* Instrucciones:
A. ¿Qué adverbios terminados en «-mente» aparecen en el texto sobre el caso Mortier? Enuméralos todos.
B. Copia literalmente todo lo que va en el texto sobre el caso Mortier desde «Ahora, años después» hasta «los controles establecidos.», ambos incluidos.
C. Escribe lo que sigue al texto sobre el caso Mortier, a partir de su última oración.

* Fragmento de lectura:
.....
Uno de los mantras que recitaba mi profesora de Derecho Constitucional era que «un derecho vale lo que valen sus garantías». Un derecho, en abstracto, si no está garantizado por el ordenamiento jurídico, ya sea mediante la no intervención del Estado o mediante estructuras jurídicas y materiales que permitan su ejercicio, no sirve de nada. Las garantías permiten que los ciudadanos puedan ejercer sus derechos. Básicamente, sin garantías no hay derechos.

Ahora, años después de haber interiorizado este saber, atornillado por la repetición infatigable de mi mentora, puedo entender su alcance. En el caso que voy a contar, no hay ni derecho ni garantías. Pues el primero no existe y las segundas han fallado.

Me refiero a la reciente sentencia del Tribunal Europeo de Derechos Humanos sobre el caso Mortier contra Bélgica en el que una mujer fue eutanasiada incumpliendo los mecanismos de control que la misma ley belga establece. La madre de Tom Mortier —el hijo que ha llevado el caso a los tribunales— se encontraba en perfecta forma física pero sufría una depresión incurable desde hacía muchos años. Como que no cumplía los requisitos legales para que se le aplicase la eutanasia y ella quería morir, buscó un médico que accediese a realizar el procedimiento sin tener que pasar los controles establecidos.

Encontró a un oncólogo que accedió y le ayudó a sortear los requisitos legales. En un periodo de pocos meses, realizó una donación a la organización de este médico y fue remitida por él mismo a otros médicos que también formaban parte de la misma asociación, a pesar de la exigencia de opiniones independientes en el caso de personas que no se espera que mueran pronto. El mismo médico que le practicó la eutanasia copresidente la Comisión Federal encargada de revisar los casos de eutanasia. En Bélgica, al contrario que en España, la revisión es a posteriori. En este caso, no es que se produjese un conflicto de intereses, sino que de manera flagrante, se evadieron las garantías establecidas por la ley. Simplemente, estas no existieron a priori ni a posteriori. El Tribunal condena a Bélgica por violación del artículo 2 del Convenio Europeo de Derechos Humanos, el artículo que garantiza el derecho a la vida, por no haber investigado diligentemente el asunto.
.....
* Conjunto de datos:
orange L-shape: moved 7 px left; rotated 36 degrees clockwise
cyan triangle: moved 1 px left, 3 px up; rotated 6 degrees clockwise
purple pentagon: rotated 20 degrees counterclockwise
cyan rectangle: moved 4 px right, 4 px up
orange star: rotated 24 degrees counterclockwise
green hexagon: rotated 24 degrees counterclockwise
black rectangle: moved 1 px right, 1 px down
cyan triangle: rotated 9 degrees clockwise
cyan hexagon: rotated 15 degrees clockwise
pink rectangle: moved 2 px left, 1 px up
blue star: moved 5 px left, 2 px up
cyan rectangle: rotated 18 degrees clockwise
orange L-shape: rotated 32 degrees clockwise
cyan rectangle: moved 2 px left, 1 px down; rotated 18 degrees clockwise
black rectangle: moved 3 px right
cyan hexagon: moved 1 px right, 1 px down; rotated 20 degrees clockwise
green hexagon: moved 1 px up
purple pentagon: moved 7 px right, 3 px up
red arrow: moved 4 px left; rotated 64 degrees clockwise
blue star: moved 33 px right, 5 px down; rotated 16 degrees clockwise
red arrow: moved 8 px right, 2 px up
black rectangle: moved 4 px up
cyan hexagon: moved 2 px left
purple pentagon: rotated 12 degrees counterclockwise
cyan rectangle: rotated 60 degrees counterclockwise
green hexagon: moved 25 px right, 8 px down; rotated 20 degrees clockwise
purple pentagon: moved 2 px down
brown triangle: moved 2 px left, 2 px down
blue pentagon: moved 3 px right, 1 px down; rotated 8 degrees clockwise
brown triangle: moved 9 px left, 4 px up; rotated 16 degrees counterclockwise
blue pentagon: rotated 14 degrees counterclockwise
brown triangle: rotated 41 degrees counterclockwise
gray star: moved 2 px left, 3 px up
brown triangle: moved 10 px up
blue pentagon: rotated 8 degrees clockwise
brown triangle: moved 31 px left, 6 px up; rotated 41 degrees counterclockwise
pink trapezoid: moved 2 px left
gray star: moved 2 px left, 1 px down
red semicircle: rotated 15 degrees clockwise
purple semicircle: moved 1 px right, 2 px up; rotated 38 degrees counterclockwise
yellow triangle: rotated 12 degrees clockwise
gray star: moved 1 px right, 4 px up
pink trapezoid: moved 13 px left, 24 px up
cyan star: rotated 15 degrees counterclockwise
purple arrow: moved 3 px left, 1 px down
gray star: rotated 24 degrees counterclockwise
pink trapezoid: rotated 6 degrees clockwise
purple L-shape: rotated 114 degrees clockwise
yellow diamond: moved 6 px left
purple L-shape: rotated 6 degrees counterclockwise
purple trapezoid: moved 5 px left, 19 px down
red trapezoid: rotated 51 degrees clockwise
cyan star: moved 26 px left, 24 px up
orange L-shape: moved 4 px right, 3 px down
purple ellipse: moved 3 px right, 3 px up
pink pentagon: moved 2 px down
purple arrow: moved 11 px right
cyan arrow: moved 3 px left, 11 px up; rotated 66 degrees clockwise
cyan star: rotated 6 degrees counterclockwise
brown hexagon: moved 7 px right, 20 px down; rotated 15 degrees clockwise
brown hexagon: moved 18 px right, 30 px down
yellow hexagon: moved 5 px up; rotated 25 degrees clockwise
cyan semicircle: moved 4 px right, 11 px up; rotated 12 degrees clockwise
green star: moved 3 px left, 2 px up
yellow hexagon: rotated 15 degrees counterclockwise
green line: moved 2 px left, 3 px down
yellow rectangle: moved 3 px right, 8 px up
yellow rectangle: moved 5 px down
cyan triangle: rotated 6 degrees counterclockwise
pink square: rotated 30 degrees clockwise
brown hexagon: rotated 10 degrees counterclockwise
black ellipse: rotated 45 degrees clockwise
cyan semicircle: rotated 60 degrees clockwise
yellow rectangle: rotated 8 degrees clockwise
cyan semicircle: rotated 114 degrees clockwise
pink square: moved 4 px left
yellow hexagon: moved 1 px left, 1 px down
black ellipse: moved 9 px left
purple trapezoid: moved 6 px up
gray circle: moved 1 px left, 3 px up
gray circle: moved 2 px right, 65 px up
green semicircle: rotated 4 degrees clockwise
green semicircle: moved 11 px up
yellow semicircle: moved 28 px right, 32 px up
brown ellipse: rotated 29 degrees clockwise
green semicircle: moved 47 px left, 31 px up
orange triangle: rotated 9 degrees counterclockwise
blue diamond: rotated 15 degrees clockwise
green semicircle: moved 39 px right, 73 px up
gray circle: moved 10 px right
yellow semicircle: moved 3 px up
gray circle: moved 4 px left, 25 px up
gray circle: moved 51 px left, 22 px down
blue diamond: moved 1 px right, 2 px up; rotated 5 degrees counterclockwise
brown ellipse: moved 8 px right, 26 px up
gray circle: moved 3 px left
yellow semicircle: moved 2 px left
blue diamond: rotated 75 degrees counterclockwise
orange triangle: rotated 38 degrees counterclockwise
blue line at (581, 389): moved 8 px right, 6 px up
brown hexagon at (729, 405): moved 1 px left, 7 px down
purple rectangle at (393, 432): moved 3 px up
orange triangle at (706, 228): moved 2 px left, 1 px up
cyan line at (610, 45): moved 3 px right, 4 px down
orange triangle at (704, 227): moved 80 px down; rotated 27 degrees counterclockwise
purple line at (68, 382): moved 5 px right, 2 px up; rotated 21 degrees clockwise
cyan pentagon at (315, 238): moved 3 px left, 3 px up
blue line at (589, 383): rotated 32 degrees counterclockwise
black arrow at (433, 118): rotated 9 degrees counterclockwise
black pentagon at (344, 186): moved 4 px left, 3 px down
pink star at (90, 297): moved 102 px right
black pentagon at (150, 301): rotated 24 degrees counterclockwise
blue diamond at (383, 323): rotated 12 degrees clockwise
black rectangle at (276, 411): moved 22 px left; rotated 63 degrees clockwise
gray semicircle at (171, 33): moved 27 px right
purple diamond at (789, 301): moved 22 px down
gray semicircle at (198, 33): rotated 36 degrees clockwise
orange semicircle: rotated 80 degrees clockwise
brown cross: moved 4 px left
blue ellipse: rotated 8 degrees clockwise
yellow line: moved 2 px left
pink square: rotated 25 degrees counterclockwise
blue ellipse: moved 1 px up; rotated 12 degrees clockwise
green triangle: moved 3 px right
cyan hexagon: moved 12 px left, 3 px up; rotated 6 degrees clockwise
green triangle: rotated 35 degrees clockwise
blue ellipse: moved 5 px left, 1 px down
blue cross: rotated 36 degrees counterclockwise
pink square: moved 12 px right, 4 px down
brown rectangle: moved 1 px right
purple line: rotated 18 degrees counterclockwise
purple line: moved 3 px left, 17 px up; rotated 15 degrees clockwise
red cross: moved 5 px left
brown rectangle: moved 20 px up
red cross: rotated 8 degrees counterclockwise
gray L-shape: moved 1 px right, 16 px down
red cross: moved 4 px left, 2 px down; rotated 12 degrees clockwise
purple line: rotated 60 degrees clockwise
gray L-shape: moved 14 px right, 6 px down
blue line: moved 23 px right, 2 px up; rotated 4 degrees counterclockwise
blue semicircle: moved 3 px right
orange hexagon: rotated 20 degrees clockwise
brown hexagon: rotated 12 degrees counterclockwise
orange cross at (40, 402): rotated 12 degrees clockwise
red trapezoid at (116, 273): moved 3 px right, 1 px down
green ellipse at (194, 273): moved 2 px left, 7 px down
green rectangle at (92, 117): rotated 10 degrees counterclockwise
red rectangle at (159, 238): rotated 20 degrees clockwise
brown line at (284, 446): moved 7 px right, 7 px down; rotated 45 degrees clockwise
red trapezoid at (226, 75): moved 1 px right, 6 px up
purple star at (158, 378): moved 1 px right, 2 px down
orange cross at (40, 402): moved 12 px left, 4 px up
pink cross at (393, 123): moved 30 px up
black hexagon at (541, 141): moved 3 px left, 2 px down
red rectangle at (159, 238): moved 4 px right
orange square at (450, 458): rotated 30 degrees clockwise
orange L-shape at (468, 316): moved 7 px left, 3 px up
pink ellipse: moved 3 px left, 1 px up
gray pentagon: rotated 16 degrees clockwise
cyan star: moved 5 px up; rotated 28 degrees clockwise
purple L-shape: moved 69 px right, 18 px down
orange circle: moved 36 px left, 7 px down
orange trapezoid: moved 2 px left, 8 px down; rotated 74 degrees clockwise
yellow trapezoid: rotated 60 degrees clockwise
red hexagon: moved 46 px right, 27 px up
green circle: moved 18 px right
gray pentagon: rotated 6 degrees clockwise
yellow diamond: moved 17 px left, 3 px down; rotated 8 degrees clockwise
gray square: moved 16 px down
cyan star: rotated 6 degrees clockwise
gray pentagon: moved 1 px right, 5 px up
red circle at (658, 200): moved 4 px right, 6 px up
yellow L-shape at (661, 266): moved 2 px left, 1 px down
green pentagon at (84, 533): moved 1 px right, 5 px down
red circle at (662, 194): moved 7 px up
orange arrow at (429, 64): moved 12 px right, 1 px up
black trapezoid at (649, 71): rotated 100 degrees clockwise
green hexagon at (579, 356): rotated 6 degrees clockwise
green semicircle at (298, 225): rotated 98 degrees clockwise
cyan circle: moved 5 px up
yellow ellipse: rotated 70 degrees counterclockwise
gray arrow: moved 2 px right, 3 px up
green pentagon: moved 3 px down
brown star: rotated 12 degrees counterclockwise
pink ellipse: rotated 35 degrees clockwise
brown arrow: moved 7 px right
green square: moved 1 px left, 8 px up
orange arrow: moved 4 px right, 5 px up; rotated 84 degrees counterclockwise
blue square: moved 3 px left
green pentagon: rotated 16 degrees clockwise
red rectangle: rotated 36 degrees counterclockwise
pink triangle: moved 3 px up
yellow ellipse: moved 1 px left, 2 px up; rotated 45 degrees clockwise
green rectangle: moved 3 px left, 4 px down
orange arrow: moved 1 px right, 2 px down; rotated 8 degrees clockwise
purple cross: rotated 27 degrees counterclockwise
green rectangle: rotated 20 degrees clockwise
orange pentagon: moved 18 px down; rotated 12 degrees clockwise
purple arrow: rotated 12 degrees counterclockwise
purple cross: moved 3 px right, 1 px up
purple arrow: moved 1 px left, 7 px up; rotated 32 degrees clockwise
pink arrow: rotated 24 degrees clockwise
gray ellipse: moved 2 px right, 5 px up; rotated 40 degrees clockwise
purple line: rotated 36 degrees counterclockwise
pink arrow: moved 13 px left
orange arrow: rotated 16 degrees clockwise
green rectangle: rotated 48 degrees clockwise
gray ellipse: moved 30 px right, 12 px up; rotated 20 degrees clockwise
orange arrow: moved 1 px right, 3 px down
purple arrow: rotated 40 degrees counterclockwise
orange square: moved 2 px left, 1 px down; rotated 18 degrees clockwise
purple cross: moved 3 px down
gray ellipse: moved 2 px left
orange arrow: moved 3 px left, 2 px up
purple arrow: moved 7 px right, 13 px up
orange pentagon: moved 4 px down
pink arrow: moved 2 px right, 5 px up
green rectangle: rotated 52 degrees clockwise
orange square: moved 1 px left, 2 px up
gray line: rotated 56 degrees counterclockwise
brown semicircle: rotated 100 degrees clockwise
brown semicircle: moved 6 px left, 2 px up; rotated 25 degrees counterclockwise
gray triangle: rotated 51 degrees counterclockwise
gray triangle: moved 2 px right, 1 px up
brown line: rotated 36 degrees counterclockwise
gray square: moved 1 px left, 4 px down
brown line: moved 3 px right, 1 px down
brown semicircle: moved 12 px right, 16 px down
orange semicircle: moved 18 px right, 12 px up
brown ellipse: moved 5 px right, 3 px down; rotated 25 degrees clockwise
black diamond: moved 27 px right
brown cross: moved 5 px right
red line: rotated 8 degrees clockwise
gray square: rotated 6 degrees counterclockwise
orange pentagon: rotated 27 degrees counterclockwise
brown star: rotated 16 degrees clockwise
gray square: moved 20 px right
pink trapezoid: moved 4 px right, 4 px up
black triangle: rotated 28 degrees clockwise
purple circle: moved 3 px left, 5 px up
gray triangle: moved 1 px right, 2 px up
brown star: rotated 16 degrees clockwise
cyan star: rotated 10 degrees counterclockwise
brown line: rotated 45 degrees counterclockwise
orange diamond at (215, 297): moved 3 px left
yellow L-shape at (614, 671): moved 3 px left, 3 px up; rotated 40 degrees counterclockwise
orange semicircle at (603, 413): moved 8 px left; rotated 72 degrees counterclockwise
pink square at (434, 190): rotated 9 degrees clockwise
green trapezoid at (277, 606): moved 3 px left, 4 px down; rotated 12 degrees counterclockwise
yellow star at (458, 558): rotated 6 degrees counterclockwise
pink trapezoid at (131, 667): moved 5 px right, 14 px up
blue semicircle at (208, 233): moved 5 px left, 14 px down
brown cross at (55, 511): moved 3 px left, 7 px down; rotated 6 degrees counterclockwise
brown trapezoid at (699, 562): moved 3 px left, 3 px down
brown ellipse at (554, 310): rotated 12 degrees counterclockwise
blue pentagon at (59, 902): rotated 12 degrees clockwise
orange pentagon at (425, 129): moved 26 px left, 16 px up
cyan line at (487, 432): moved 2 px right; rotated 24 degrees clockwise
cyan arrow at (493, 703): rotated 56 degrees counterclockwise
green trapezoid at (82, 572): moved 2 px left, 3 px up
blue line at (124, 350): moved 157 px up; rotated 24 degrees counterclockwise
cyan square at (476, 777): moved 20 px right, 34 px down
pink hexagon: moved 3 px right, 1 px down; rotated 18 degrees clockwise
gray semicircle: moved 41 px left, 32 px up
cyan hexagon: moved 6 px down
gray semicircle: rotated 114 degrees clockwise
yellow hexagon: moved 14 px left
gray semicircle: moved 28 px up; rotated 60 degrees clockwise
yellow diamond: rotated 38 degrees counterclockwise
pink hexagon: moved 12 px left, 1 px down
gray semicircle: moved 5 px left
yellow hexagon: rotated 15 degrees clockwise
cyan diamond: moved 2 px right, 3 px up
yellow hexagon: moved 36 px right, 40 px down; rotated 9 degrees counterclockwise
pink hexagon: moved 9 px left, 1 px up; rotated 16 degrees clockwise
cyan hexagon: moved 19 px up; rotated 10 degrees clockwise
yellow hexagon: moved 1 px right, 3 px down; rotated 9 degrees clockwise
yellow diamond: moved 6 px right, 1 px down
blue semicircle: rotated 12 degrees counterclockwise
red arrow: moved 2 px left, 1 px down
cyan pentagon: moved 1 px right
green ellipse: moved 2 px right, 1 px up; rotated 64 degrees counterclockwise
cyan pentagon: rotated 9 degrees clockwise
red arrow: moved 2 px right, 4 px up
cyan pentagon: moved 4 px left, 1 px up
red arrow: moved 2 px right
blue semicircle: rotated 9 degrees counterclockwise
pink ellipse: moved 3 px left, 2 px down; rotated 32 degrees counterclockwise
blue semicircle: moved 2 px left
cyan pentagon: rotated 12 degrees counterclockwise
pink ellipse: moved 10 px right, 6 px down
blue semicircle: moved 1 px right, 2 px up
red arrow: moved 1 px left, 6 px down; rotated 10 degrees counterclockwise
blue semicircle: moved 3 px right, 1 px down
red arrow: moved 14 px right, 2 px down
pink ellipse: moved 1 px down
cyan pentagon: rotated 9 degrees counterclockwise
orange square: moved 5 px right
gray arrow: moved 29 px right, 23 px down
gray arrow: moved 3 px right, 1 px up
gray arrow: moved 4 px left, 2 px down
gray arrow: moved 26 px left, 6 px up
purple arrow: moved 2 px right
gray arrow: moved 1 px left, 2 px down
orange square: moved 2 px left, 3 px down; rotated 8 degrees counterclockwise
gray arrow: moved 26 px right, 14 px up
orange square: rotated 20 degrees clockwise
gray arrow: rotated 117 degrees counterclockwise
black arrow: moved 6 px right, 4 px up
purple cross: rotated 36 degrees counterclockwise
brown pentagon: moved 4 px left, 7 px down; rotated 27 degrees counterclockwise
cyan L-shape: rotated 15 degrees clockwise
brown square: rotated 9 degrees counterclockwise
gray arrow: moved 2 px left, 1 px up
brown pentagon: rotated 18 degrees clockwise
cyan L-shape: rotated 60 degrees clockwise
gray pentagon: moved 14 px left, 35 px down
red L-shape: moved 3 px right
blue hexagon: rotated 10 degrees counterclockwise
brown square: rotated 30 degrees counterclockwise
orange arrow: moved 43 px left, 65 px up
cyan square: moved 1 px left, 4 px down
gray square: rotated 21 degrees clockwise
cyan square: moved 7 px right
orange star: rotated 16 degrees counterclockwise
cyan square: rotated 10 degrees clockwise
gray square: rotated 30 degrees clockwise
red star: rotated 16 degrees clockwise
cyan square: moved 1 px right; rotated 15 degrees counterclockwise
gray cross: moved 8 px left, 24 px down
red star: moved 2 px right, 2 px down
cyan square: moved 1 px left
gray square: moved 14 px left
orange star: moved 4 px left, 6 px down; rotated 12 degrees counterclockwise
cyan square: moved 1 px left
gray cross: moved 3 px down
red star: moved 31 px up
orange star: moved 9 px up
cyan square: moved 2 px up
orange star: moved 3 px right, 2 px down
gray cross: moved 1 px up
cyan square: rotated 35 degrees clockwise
.....
* Resultados esperados:
A. Básicamente, Simplemente, diligentemente

B.
Ahora, años después de haber interiorizado este saber, atornillado por la repetición infatigable de mi mentora, puedo entender su alcance. En el caso que voy a contar, no hay ni derecho ni garantías. Pues el primero no existe y las segundas han fallado.

Me refiero a la reciente sentencia del Tribunal Europeo de Derechos Humanos sobre el caso Mortier contra Bélgica en el que una mujer fue eutanasiada incumpliendo los mecanismos de control que la misma ley belga establece. La madre de Tom Mortier —el hijo que ha llevado el caso a los tribunales— se encontraba en perfecta forma física pero sufría una depresión incurable desde hacía muchos años. Como que no cumplía los requisitos legales para que se le aplicase la eutanasia y ella quería morir, buscó un médico que accediese a realizar el procedimiento sin tener que pasar los controles establecidos.

C.
La madre de Tom es el caso que ha llegado hasta la más alta instancia europea, pero es sólo un caso. Sin embargo, sólo uno ya es demasiado. Quién sabe a cuántos otros casos similares a este hay en Bélgica, Holanda y Suiza. Y por no hablar de España, en la que justo hace un año y medio empezamos a andar por esta peligrosa senda.

No hay nada progresista en una sociedad que alienta o ayuda a los débiles y vulnerables a poner fin a sus vidas. La aprobación de la práctica de la eutanasia demuestra que hemos perdido la voluntad de cuidarnos unos a otros, y especialmente a los enfermos y ancianos, que son los que necesitan más esperanza y apoyo.

Algunos dirán que la eutanasia ayuda a morir con dignidad, pero restablecer la dignidad no tiene que ver con la muerte. Se trata de la vida. Se trata de apoyar a quienes lo necesitan invirtiendo en un buen asesoramiento y, si procede, en unos buenos cuidados paliativos que garanticen el mejor confort y apoyo al final de la vida. La dignidad consiste en respetar a la persona humana —incluso nuestros propios cuerpos humanos— en su vulnerabilidad. Se trata de cuidarnos unos a otros cuando necesitamos ayuda para seguir adelante.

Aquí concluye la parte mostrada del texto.